In einer emotionalen Debatte über Gesetzesentwürfe zu tiefgreifenden Strukturreformen in der Evangelischen Kirche der Pfalz haben sich mehrere Synodale für einen Erhalt des bisherigen Körperschaftsstatus der Kirchengemeinden ausgesprochen. Eine Änderung würde engagierte Ehrenamtliche vor Ort frustrieren und einen Niedergang der Kirche beschleunigen, führten die Kritiker am Freitag bei der Synodaltagung in Speyer an.

Zudem demonstrierten Mitglieder der rund 70-köpfigen Initiative „Pro Presbyterium“ auf der Synode gegen eine „Entmachtung“ und „Entdemokratisierung“ der Kirchengemeinden. Sie forderten, diese besser an Reformentscheidungen zu beteiligen. Diese sehen eine Neuordnung der Leitungs- und Verantwortungsstrukturen in der Landeskirche vor, was zu einer Zentralisierung der Verwaltung führen würde.

Ein Gesetzentwurf für eine Änderung der Kirchenverfassung, über den die Synodalen beraten, sieht einen anderen Körperschaftsstatus der Kirchengemeinden vor. Die 374 Kirchengemeinden in der Pfalz und Saarpfalz sollen demnach ihren Status als Körperschaften öffentlichen Rechts und damit einen wesentlichen Teil ihrer Eigenständigkeit verlieren.

Die Kirchengemeinden sollen ihre Gebäude und Vermögen an die Kirchenbezirke übergehen, von denen die Gemeinden für ihre Arbeit ein Budget erhalten. Als Körperschaften kirchlichen Rechts sollen sie allerdings weiter in Kooperation mit neuen multiprofessionellen „Regio-Teams“ das Gemeindeleben gestalten können. Befürworter erhoffen sich dadurch eine Entlastung des Pfarrpersonals und der Presbyterien, der Leitungen der Kirchengemeinden, von Verwaltungsaufgaben.

### Bereitgestellte Datensätze
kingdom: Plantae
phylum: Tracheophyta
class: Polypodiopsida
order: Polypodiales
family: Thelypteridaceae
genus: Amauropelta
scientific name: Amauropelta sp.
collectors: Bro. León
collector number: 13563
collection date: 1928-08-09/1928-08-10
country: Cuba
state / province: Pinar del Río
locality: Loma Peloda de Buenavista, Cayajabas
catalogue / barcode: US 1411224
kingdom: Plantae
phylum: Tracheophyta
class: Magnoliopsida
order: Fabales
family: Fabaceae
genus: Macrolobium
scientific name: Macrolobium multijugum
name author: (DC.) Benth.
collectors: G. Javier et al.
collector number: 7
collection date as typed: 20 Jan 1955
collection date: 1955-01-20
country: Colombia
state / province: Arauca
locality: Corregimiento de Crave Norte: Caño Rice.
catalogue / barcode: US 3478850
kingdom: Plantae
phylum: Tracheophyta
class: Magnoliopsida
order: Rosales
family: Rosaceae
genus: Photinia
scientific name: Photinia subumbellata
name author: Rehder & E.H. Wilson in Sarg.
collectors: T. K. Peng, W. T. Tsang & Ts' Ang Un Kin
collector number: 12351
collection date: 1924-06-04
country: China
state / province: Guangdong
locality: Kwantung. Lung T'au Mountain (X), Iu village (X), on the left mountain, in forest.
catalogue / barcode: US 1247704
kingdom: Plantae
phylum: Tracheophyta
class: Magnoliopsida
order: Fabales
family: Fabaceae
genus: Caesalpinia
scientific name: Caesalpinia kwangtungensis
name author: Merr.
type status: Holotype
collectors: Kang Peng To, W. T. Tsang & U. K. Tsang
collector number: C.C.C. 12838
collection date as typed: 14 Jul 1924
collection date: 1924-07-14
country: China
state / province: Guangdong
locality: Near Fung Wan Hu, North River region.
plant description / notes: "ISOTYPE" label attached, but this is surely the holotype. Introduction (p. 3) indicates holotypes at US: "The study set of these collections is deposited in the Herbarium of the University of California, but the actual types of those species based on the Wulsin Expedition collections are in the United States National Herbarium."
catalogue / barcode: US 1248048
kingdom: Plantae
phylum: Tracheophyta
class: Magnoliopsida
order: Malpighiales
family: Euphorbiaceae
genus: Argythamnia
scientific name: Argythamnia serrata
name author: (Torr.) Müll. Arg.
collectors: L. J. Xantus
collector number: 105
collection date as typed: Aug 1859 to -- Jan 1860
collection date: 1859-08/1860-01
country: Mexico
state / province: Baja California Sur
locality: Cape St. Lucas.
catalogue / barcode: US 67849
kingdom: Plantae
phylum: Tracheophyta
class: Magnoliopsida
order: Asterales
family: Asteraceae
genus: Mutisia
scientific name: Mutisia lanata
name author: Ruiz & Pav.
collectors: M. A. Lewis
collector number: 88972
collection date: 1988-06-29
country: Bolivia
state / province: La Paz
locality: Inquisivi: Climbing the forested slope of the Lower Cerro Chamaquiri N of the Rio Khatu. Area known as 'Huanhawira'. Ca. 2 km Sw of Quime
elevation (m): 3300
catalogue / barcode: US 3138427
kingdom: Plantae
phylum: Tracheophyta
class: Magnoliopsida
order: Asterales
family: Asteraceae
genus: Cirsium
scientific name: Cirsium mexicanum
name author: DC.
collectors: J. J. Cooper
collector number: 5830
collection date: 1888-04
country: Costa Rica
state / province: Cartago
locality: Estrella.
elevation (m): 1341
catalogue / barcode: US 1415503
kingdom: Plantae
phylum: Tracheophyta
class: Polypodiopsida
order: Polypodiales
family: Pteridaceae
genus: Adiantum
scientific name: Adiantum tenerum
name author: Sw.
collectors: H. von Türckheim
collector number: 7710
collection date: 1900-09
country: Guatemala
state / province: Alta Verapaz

### Aufgabe
Welche Wörter und Wendungen stehen im Text zur Kirchenreform in der Pfalz in Anführungszeichen? Nenne alle. Die Datensätze sind eigenständiges Material und gehören nicht zum Text.

### Ergebnis
„Pro Presbyterium“, „Entmachtung“, „Entdemokratisierung“, „Regio-Teams“